Saturday, September 7, 2019

The Call To Adventure

I'm so sick of thinking about moving to Denmark that I'm sick of realizing I'm sick of it. Again and again, I turn the pros and cons over in my head until they mishmash into something utterly without meaning or usefulness. Never before have I given so much time to a real-world decision, and been left with so little to show for it.

Because of this, I've started considering alternative decision models. The most obvious one was to simplify the list of pros/cons to only the most important and then score them, or rank them, or something, to try to simplify the equation. That made the list more approachable, but it didn't fix the fact that different items are "denominated in different currencies", so to speak - some tangible, some intangible.

The last few days, I've been thinking about applying a heuristic based on Jung's "Hero" archetype. This occurred to me when I started suspecting that my dreams were resonating on the "call to adventure" stage of the archetypal cycle (things like confronting people or situations I'm afraid of).

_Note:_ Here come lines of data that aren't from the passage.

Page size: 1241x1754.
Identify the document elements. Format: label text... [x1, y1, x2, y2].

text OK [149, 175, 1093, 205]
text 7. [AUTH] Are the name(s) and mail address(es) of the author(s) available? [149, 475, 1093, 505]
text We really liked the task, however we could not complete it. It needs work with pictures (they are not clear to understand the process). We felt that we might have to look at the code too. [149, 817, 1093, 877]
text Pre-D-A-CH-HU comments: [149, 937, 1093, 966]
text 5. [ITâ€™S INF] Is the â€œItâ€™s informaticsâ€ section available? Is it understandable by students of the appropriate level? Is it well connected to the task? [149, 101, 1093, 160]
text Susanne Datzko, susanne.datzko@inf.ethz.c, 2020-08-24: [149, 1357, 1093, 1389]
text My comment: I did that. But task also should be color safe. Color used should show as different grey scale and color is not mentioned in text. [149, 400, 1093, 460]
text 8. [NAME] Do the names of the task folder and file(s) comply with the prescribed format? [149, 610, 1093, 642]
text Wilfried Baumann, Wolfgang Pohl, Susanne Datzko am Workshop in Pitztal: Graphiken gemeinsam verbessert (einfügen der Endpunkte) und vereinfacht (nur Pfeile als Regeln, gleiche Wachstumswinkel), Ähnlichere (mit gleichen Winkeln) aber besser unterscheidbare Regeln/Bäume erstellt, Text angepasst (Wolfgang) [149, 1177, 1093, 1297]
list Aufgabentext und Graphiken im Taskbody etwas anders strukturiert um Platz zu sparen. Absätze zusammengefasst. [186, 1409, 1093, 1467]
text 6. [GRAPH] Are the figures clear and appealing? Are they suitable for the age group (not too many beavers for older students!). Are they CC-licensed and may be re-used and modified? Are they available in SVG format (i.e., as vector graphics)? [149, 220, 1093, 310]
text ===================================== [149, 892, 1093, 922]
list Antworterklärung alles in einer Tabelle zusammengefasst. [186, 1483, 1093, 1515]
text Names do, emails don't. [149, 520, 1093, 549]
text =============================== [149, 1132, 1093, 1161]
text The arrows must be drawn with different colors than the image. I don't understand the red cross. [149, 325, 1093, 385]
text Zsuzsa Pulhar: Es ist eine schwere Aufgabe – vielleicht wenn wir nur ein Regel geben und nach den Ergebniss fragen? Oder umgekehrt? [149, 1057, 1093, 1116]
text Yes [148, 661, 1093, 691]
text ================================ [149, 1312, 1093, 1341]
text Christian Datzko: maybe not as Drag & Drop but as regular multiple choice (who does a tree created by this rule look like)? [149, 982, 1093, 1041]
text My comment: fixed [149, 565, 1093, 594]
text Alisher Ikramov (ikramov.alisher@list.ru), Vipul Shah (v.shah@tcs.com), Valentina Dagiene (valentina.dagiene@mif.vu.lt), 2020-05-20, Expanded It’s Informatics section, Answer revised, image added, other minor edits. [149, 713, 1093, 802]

Let's assume my assessment of the dreams are correct, and are linked to this decision (thoughts of it has consumed so much of my waking time, I assume the link must be there). What are the implications? The "call to adventure" is a necessary stage of the Hero's journey, which is to say, it is a necessary stage for personal growth. (This is also intuitively true, I think - "no pain, no gain.") This path certainly portends 'pain' in the sense that there will be unfamiliar and no doubt trying situations to overcome, requiring sacrifices.

I guess this means that the situation is "resonating" that archetype in my psyche. It's not really a decision model, but I suppose that suggests that I should do this because it will help me grow? Is that the conclusion any time a series of dreams seem to indicate activation of the hero archetype? "Go, now!" I feel like I should better understand where the "wisdom" inherent in this psychic signal begins and ends.

One reason I'm hesitant is because these dreams didn't occur when the possibility of moving first came up - they happened after I had been fixating on it for weeks. How surprising should it be that something I've obsessed over for weeks found a way into my dreams? If I thought obsessively about buying a fancy car long enough, maybe my psyche would mold the hero archetype onto that, too.

Most of my anxiety with modern decision-making is our innate inability to understand where a specific option fits in the context of all possible decisions. Examples:
  • "Should we move to Denmark, or stay in our house?" Well, I don't know, but what about moving to Spain? San Diego? Closer to downtown Omaha? To a bigger house? To a smaller house? To an apartment? Live in an RV?
  • "Will moving to Denmark make me grow as a person?" Maybe? But even if it will, is it the only, best, or most efficient way for me to grow?
  • "What's best for Signe?" I don't even know the answer to that question in Omaha, much less in a place I've never visited. I can't dislodge a fallacy if it was never lodged onto anything in the first place.
In other words, questions we ask ourselves about how we use our scarce time may be presented as binary. But, virtually all decisions are part of a matrix that consists of a multitude of dimensions. We can't hope to analyze the matrix itself - all we ever really have is heuristics to apply against the limited data we possess. I have always felt that the gulf between these two approaches is much wider than most people seem to believe. If I'm right, then in this gulf lay a truth about the futility of trying to analyze the sort of things that have been occupying me for this last month.

And yet, somehow, I doubt that this knowledge is quite enough to convince me to simply stop. But if I'm lucky, perhaps I can at least figure out how to apply some proven heuristic (Jungian or not) to the problem in a novel way.